Neolithische revolutie: de overstap naar een landbouwsamenleving
De eerste mensen leefden als jager-verzamelaars een nomadisch bestaan. Maar deze levenswijze veranderde. In de prehistorie werd steeds vaker landbouw het belangrijkste middel van bestaan. Waarom dit gebeurde is lastig te achterhalen voor archeologen. Men vermoedt dat het een combinatie van factoren was.
Een revolutie?
Doordat jager-verzamelaars al eeuwen op dezelfde manier leefden, hadden zij een enorme kennis over wilde granen en andere eetbare planten. In sommige delen van het Midden-Oosten werd het rond 20.000 v.C. steeds natter en warmer. Dankzij deze klimaatverandering konden de jager-verzamelaars voedsel in overvloed vinden in dat gebied. Zij hoefden daardoor niet meer rond te trekken. Tijdelijke hutten en kampementen maakten plaats voor permanentere nederzettingen. Daarentegen bleven grote klimatologische veranderingen in Europa uit, waardoor men daar nomadisch bleef leven.

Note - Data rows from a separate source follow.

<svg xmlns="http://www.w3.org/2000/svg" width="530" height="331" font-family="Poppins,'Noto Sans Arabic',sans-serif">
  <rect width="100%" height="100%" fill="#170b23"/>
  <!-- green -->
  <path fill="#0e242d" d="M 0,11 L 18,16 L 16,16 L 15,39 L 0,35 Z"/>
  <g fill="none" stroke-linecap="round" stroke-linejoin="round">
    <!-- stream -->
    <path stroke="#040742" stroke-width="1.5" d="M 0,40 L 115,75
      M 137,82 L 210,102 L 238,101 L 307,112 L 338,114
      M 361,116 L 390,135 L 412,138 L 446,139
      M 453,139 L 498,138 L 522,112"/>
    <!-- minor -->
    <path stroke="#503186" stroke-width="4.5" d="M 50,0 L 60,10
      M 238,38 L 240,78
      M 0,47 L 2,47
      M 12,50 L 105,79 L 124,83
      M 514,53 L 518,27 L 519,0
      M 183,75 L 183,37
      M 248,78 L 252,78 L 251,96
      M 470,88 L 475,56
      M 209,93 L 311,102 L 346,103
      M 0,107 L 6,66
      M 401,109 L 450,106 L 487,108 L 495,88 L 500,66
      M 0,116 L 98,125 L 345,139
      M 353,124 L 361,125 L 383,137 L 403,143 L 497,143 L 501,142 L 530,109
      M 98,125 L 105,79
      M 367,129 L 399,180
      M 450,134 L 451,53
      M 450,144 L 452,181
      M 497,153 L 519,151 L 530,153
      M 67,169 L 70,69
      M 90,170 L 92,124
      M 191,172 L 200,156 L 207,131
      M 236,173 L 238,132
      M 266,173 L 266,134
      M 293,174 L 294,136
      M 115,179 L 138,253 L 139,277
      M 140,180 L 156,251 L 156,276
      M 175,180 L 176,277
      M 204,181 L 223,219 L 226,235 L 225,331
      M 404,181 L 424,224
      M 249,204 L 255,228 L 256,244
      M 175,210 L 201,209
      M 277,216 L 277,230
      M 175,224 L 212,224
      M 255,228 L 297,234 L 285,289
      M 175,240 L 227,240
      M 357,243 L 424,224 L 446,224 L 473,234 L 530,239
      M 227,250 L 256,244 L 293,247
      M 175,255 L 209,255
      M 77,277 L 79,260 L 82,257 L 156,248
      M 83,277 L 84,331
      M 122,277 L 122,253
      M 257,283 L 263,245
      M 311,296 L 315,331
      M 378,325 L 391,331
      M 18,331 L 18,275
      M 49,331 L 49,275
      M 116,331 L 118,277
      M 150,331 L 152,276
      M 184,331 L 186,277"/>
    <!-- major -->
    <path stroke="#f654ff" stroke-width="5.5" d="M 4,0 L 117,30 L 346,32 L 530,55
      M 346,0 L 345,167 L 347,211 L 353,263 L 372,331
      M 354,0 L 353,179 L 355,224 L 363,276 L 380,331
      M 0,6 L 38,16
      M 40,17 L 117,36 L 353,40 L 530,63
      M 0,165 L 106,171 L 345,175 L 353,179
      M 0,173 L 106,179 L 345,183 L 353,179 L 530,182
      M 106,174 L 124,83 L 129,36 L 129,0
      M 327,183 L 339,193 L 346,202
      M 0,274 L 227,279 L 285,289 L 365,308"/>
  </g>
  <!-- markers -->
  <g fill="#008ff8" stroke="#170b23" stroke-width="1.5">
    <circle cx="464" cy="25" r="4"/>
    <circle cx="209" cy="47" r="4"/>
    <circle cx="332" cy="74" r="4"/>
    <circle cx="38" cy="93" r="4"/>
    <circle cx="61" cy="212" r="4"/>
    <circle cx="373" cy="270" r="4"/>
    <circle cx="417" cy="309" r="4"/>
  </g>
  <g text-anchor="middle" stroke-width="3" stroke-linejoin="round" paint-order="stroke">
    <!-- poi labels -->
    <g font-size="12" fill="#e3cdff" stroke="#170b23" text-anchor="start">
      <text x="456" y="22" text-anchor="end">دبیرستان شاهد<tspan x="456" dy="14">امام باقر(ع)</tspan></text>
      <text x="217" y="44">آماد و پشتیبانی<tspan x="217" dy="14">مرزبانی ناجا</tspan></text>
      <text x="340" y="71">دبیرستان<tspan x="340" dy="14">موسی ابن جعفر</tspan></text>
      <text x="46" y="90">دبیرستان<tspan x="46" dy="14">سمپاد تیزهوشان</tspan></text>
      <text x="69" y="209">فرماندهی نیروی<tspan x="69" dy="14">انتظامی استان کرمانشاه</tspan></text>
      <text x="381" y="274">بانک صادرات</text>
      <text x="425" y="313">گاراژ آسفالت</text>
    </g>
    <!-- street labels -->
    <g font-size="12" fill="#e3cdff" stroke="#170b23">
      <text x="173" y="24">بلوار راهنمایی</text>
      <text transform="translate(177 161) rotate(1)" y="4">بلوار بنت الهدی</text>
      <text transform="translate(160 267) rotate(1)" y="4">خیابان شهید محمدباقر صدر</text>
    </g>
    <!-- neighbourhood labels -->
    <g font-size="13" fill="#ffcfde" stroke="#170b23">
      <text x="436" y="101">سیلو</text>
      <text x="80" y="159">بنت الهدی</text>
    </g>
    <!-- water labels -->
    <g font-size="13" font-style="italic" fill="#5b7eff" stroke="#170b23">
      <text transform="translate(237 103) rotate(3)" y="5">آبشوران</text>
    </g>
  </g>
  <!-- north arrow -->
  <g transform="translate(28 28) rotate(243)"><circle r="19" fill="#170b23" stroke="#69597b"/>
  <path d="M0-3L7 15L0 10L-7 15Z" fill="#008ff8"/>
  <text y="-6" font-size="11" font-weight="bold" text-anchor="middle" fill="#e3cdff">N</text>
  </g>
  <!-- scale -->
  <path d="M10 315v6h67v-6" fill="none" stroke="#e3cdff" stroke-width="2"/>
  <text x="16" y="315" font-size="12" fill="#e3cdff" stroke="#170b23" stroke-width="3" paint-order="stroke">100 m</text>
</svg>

Rond 12.000 v.C. brak er weer een koudere en drogere periode aan. Het gevolg was dat de overvloed stopte. Het aantal eetbare granen, andere planten en dieren nam drastisch af. Maar de semipermanente inwoners van het Midden-Oosten waren met te veel, waardoor simpelweg doorgaan met jagen en verzamelen te weinig opleverde. In de Vruchtbare Halve Maan, het gebied waar tegenwoordig Israël, Syrië Libanon, Iran, Turkije en de uitlopers van Egypte liggen; ontdekten mensen waarschijnlijk hoe zij zelf granen konden verbouwen. Uit het meest recente archeologisch onderzoek blijkt dat dit geen keuze was, maar noodzaak!
Naast het verbouwen van eetbare granen, ging men ook gedomesticeerde dieren houden: veeteelt. Doordat de gevolgen van deze overstap naar de landbouw zo groot waren spreken we van een landbouwrevolutie of neolithische revolutie. ‘Neo’ betekent nieuw en ‘lithisch’ steentijd. Daarom wordt de periode uit de prehistorie waarin men overstapte op landbouw, het neolithicum genoemd.
Kenmerken van een landbouwsamenleving
Na 7000 jaar voltrok de landbouwrevolutie zich ook in West-Europa. Onder archeologen heerst er discussie: zijn de inwoners van West-Europa zelf overgestapt op de landbouw of werd deze geïntroduceerd vanuit het Midden-Oosten. Deze laatste groep archeologen vermoedt dat het aantal inwoners zo snel steeg in het Midden-Oosten, dat de bevolkingsdruk ook toenam. Daarop zijn een aantal boeren verhuisd naar Europa en met hen ook de kennis over landbouw.
De overgang van een jager-verzamelaarsamenleving naar een landbouwsamenleving had grote gevolgen. Overal waar landbouw werd bedreven, ging men sedentair leven: tijdelijke hutten maakten plaats voor stevige boerderijen. Ook ontstonden er kleine dorpen. Daarnaast gebruikten boeren andere gebruiksvoorwerpen dan de jager-verzamelaars. Bijlen, messen en pijlpunten werden vervaardigd, maar ook sikkels en ploegen om het land te bewerken. Om voorraden op te slaan werden potten van klei gebakken. Doordat men op een plek bleef wonen, vergaarden deze eerste boeren ook steeds meer bezittingen. Bezit betekende aanzien en ook vaak macht. Armere boeren zochten in tijden van tegenspoed vaak welvarendere boeren op en vroegen om hulp. Daardoor werd deze laatste groep steeds belangrijker in de boerengemeenschappen. Maar van echt grote sociale verschillen was nog geen sprake. Overigens ging men niet van de een op de andere dag volledig over op landbouw. Nog duizenden jaren bleven de eerste boeren hun oogsten aanvullen met het jagen op wild en het verzamelen van eetbare planten.